In the text below on domestic iron and steel production, copy the passage starting at "Domestic Production and" and ending at "Russia, and Ukraine.", word for word.

**Given text:**
____________________
Domestic Production and Use
The iron and steel industry and ferrous foundries produced goods in 2007 that were valued at about $150 billion. The industry consisted of about 57 companies that produced raw steel at about 116 plants, with combined production capability of about 113 million tons. Indiana accounted for about 24% of total raw steel production, followed by Ohio, 15%, Pennsylvania, 6%, and Michigan, 5%. Pig iron was produced by 8 companies operating integrated steel mills in 18 locations. The distribution of steel shipments was estimated to be warehouses and steel service centers, 21%; construction, 17%; transportation (predominantly for automotive production), 13%; cans and containers, 2%; and other, 47%. About 1,100 ferrous foundries continued to import pig iron into the United States, mainly from Brazil, Russia, and Ukraine.
____________________
Items from a dataset:
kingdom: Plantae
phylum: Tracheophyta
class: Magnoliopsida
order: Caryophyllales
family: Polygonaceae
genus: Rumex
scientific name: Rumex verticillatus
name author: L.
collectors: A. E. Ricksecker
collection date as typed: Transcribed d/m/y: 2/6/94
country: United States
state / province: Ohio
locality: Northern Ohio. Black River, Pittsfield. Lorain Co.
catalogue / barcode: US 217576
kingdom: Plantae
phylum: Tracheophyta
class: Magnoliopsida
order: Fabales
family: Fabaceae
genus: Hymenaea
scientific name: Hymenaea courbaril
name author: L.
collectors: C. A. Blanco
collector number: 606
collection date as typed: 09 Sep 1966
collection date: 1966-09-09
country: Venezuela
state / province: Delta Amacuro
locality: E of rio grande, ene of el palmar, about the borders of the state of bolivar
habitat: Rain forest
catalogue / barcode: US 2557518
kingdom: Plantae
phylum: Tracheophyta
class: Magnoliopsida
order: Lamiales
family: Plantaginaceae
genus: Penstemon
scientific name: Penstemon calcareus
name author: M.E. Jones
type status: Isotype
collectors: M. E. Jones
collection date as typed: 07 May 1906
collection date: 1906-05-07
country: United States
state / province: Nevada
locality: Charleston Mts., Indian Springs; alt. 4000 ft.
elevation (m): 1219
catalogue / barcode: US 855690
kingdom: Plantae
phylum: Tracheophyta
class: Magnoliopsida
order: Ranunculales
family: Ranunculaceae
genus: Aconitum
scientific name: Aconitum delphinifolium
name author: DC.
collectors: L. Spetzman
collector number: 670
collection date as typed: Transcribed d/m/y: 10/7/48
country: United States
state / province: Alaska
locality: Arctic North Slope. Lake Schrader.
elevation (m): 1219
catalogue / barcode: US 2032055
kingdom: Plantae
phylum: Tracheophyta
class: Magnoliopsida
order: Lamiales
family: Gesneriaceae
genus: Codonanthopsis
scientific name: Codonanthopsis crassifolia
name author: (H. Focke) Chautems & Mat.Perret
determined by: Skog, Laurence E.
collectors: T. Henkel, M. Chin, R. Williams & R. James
____________________
**Result of this task:**
Domestic Production and Use
The iron and steel industry and ferrous foundries produced goods in 2007 that were valued at about $150 billion. The industry consisted of about 57 companies that produced raw steel at about 116 plants, with combined production capability of about 113 million tons. Indiana accounted for about 24% of total raw steel production, followed by Ohio, 15%, Pennsylvania, 6%, and Michigan, 5%. Pig iron was produced by 8 companies operating integrated steel mills in 18 locations. The distribution of steel shipments was estimated to be warehouses and steel service centers, 21%; construction, 17%; transportation (predominantly for automotive production), 13%; cans and containers, 2%; and other, 47%. About 1,100 ferrous foundries continued to import pig iron into the United States, mainly from Brazil, Russia, and Ukraine.